*Article*:
--- Begin ---
SEE HUP SENG LIMITED
Annual Report 2012
3
Chairman’s Message
Dear Shareholders,
On behalf of the Board of Directors, I am pleased to present
See Hup Seng’s annual report for the 12 months ended 31
December 2012 (“FY2012”).
The business environment in FY2012 was in an uncertain
state as economic issues gripped the USA and the Eurozone.
These ongoing macro-economic concerns weighed on
business sentiment which remained cautious and subdued.
In the face of slower demand, keen business rivalry prevailed
and inevitably placed pressure on sales and profit margins.
Notwithstanding the difficult operating conditions, the Group
managed to sustain the revenues of our core businesses –
Corrosion Prevention (“CP”) services and Refined Petroleum
(“RP”) distribution – both of which remained profitable in
FY2012.
We expended much effort to sustain our business volumes
and sales performance during FY2012. Concurrently, the
Group also seized strategic investment opportunities to
build a stronger base for our existing businesses, and to
create alternative earnings sources from diversified business
ventures.
--- End ---
Dataset excerpt:
--- Begin ---
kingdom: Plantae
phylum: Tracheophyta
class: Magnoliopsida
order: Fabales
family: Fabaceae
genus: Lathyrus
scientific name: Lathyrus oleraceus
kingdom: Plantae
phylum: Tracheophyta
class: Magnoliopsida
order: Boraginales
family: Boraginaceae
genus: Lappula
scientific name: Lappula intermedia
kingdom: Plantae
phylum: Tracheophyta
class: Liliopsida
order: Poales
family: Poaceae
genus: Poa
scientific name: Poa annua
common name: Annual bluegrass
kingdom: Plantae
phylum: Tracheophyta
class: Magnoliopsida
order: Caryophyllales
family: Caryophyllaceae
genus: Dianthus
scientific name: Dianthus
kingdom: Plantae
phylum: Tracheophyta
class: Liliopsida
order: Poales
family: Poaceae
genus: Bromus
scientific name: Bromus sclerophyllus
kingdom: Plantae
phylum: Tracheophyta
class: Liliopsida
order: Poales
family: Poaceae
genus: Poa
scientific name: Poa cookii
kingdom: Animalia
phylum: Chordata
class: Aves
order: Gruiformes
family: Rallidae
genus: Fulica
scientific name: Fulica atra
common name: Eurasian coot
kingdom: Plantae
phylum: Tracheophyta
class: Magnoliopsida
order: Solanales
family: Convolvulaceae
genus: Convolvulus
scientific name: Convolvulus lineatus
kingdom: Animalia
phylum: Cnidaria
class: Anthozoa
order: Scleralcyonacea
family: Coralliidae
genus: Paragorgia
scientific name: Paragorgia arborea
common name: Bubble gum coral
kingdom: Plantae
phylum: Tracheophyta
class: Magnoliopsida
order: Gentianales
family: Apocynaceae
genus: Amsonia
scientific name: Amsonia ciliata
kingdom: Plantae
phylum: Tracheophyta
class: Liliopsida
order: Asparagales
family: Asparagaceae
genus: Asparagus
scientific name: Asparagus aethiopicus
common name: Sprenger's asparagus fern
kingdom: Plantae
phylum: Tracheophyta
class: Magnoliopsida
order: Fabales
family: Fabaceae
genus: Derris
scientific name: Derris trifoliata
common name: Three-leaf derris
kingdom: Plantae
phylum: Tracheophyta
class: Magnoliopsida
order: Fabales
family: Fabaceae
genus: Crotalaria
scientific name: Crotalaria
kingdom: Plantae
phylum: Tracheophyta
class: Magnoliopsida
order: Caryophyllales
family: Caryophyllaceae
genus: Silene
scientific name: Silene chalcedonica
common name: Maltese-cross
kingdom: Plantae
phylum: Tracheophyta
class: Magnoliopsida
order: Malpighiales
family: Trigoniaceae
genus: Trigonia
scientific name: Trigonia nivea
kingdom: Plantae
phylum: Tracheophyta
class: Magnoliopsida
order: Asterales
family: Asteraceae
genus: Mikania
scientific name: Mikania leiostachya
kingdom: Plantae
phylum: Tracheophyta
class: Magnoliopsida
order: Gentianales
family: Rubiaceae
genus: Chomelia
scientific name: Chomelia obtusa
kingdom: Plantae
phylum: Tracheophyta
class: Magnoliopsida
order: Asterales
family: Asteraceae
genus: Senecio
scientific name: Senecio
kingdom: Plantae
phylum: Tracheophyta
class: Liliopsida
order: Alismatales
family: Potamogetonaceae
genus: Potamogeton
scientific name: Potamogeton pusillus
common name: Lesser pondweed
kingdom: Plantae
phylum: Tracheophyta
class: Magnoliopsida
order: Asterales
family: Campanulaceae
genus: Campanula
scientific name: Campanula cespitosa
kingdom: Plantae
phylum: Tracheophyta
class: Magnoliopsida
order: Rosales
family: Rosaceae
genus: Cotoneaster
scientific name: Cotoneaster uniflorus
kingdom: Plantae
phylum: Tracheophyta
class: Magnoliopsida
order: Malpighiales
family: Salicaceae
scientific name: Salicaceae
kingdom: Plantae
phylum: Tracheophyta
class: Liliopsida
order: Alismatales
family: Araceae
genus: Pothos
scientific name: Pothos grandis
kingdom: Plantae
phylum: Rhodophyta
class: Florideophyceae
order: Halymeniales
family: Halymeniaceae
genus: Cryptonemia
--- End ---
*Task set*:
1 - Answer these questions from the chairman's message:
(a) What period does the annual report cover?
(b) Economic issues in which two places are said to have gripped the business environment?
(c) What are the Group's two core businesses?
2 - Carry on the chairman's message from the point where it stops.

*Results of the exercise*:
1 -
(a) The 12 months ended 31 December 2012 (FY2012).
(b) The USA and the Eurozone.
(c) Corrosion Prevention (CP) services and Refined Petroleum (RP) distribution.

2 -
Our financial position remained sound at the end of FY2012,
with cash and cash equivalents totaling S$34.6 million while
net gearing stood at 0.3 times.
To reward shareholders, the Board of Directors has
recommended a final dividend of 0.5 cent per share (one-tier
tax exempt) in respect of FY2012 amounting to S$2.1 million.
This translates to a dividend payout ratio of approximately
41% of the Group’s earnings per share of 1.2 cents for
FY2012. Upon approval by shareholders at the forthcoming
Annual General Meeting on 29 April 2013, the dividend will
be paid on 23 May 2013.
Core Businesses
In FY2012, Group revenue improved 5% to S$256.9 million,
driven by our RP business as revenue of the CP business
remained stable. Net profit however fell 34% to S$5.2 million
compared to S$8.0 million in FY2011 which included a gain
on disposal of plant of around S$1.0 million.
The RP business chalked up 12% growth in sales volume,
fuelled by increased sales of industrial and wholesale
products which benefited from the higher level of construction
and industrial activities in Singapore. In dollar terms however,
sales rose 4% to S$217.8 million due to lower average selling
prices as a result of competitive pressures. Together with
increased operating expenses, RP segment’s net profit
contracted to S$2.8 million from S$5.4 million in FY2011.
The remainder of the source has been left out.